Given passage>
— Begin —

There is a great deal of complexity that can arise. The "happy path" is simple. You just submit jobs to the executor, and they will get executed accordingly. But there are many corner cases:

  • asyncio can concurrently execute thousands, or even tens of thousands of (IO-bound) jobs concurrently. But how to handle more, say, millions of jobs?
  • If one job raises an exception, how to terminate all the other jobs? In the CTRL-C case, this is desired, but what about other cases? Do you always want a single task failure (with an unexpected exception) to cancel the entire batch? And is there a difference between a job raising CancelledError versus raising some other kind of exception?
  • The CoroutineExectutor provides a context manager API: if some code within the body of the context manager (that is not a task) raises an exception, should all the submitted tasks also be cancelled?

Each of these will be discussed in more detail in the sections that follow.

Even though it is possible to concurrently execute a much larger number of (IO bound) tasks with asyncio compared to threads or processes, there will still be an upper limit the machine can handle based on either:

  • memory limitations: many task object instances
  • CPU limitations: too many concurrent task objects and events for the event loop to process.

— End —

Entries provided>
— Begin —

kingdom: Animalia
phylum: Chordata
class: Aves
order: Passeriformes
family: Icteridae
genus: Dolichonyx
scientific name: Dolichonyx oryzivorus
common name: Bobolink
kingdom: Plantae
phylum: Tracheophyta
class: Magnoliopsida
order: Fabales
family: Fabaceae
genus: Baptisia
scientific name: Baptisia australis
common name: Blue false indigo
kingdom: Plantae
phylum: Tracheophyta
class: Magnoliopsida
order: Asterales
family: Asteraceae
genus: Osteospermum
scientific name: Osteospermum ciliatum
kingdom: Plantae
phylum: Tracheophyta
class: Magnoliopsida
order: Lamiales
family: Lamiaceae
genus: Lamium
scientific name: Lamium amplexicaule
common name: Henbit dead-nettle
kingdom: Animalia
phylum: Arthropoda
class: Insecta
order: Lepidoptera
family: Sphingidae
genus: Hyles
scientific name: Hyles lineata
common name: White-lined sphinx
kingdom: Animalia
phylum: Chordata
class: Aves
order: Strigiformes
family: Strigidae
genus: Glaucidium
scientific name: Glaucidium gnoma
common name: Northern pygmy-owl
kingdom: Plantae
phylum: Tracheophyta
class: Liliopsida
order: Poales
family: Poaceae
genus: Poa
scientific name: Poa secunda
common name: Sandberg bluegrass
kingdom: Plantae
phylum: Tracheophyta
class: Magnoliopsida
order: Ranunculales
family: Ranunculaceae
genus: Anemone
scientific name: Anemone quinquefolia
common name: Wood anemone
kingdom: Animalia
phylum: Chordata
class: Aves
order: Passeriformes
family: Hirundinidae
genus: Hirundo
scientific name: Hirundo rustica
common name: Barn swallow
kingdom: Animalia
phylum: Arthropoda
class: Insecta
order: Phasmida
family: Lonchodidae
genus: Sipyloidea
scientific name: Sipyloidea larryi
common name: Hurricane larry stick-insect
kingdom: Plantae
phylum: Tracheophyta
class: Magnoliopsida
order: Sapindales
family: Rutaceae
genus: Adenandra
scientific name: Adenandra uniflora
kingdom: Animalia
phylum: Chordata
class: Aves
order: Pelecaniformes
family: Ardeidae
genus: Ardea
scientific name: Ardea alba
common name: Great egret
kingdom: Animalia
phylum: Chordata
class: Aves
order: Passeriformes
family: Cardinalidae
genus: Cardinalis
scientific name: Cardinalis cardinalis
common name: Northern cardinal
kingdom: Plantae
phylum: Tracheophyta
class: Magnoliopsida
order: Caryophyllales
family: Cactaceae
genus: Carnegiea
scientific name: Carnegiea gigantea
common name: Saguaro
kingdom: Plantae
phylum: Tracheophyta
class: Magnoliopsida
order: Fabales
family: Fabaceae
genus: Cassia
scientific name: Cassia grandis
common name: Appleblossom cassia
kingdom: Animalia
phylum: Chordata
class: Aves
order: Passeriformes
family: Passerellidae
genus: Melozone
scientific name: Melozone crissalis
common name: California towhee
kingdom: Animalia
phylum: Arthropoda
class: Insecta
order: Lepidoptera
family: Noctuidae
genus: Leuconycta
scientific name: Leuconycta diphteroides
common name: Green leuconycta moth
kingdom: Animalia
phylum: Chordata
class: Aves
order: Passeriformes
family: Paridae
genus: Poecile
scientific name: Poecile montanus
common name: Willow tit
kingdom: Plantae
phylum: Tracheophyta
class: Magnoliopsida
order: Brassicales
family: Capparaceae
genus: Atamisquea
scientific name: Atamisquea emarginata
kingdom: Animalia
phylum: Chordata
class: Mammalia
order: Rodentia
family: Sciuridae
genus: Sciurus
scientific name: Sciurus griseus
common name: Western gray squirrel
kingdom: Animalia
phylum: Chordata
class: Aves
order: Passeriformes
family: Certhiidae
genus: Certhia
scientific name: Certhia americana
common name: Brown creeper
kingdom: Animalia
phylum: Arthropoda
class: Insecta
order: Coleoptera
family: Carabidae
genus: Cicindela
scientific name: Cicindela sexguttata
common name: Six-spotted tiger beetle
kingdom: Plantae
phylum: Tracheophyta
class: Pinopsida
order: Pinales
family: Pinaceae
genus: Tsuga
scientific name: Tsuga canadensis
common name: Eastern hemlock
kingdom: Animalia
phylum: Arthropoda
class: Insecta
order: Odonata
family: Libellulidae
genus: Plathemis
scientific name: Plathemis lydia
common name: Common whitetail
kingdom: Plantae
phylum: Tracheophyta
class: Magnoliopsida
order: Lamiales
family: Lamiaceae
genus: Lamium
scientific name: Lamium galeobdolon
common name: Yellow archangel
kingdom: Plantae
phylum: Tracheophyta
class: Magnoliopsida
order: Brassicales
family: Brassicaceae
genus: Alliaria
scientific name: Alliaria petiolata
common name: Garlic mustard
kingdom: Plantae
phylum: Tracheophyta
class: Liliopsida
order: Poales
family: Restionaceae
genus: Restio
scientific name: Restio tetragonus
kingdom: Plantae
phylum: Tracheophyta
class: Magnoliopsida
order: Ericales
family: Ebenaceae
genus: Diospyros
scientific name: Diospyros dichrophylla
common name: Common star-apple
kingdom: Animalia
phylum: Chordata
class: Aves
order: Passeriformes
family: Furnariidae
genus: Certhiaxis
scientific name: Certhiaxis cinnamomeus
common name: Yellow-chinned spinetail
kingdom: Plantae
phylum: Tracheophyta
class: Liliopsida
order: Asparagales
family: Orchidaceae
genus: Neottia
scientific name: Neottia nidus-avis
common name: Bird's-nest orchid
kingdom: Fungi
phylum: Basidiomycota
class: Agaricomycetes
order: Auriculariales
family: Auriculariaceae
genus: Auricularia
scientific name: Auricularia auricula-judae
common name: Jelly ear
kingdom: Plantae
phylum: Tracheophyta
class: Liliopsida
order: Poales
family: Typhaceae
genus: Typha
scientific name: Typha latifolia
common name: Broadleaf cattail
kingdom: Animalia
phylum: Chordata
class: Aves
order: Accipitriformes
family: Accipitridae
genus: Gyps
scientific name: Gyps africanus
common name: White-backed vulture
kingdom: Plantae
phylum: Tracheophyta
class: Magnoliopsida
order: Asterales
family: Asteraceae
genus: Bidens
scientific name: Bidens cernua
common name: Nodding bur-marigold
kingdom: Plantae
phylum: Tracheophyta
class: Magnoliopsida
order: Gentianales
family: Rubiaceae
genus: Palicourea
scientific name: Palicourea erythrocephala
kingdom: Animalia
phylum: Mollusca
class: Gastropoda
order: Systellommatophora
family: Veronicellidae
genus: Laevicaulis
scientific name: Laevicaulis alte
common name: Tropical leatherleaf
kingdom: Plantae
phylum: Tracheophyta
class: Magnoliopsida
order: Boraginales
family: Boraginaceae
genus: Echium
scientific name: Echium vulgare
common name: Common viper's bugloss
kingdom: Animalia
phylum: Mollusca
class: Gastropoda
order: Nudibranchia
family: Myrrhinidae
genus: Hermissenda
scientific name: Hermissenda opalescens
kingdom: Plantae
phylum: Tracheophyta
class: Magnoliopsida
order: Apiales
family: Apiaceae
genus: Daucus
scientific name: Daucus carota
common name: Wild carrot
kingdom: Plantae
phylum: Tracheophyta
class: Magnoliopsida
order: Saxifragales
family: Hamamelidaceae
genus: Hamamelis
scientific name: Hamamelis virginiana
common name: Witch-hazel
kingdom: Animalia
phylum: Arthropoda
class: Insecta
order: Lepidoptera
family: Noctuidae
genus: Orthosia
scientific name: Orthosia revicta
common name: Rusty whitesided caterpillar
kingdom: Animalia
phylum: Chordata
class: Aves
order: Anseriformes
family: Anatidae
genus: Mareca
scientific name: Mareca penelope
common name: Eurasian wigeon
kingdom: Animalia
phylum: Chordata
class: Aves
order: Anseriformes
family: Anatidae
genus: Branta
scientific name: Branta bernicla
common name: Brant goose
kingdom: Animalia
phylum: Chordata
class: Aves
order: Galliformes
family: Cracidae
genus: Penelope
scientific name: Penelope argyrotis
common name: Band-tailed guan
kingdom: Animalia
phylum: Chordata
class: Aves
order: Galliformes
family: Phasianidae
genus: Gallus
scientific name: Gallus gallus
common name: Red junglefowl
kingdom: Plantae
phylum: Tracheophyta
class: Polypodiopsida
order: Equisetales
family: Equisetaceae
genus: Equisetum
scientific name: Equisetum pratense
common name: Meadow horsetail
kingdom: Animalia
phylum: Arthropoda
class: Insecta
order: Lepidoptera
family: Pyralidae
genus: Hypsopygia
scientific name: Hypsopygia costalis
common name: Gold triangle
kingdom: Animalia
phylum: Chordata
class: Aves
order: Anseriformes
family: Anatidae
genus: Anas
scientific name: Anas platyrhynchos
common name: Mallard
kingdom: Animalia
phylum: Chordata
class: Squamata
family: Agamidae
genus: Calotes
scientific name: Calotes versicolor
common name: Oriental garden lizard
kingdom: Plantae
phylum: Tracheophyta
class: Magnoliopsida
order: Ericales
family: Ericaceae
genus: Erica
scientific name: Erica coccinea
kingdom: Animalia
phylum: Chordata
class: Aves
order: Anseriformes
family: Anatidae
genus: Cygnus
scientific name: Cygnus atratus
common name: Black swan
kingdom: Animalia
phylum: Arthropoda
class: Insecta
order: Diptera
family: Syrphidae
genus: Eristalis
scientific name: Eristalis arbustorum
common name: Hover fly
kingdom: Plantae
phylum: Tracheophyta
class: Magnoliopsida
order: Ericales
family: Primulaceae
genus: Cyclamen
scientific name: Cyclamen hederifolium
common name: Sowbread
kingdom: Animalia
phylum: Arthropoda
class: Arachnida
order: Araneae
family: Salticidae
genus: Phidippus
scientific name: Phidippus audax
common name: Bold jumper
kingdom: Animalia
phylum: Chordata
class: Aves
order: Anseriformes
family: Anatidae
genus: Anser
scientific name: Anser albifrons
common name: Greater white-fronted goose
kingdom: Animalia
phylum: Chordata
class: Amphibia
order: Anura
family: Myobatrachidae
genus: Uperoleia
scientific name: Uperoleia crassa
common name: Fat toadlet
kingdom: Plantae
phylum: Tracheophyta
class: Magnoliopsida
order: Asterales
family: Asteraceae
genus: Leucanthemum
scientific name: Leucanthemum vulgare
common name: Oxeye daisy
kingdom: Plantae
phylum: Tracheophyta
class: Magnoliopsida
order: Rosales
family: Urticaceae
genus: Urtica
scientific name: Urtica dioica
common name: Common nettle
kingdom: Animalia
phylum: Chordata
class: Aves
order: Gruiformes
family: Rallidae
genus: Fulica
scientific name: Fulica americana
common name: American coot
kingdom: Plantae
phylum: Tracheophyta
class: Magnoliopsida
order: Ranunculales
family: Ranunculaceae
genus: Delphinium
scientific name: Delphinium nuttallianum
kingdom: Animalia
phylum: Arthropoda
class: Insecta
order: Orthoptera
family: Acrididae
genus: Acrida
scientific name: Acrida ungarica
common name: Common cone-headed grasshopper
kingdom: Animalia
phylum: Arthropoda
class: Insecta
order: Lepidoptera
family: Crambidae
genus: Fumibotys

— End —

Copy out the passage on asyncio executor corner cases in full, word for word.

Solution to the exercise>
There is a great deal of complexity that can arise. The "happy path" is simple. You just submit jobs to the executor, and they will get executed accordingly. But there are many corner cases:

  • asyncio can concurrently execute thousands, or even tens of thousands of (IO-bound) jobs concurrently. But how to handle more, say, millions of jobs?
  • If one job raises an exception, how to terminate all the other jobs? In the CTRL-C case, this is desired, but what about other cases? Do you always want a single task failure (with an unexpected exception) to cancel the entire batch? And is there a difference between a job raising CancelledError versus raising some other kind of exception?
  • The CoroutineExectutor provides a context manager API: if some code within the body of the context manager (that is not a task) raises an exception, should all the submitted tasks also be cancelled?

Each of these will be discussed in more detail in the sections that follow.

Even though it is possible to concurrently execute a much larger number of (IO bound) tasks with asyncio compared to threads or processes, there will still be an upper limit the machine can handle based on either:

  • memory limitations: many task object instances
  • CPU limitations: too many concurrent task objects and events for the event loop to process.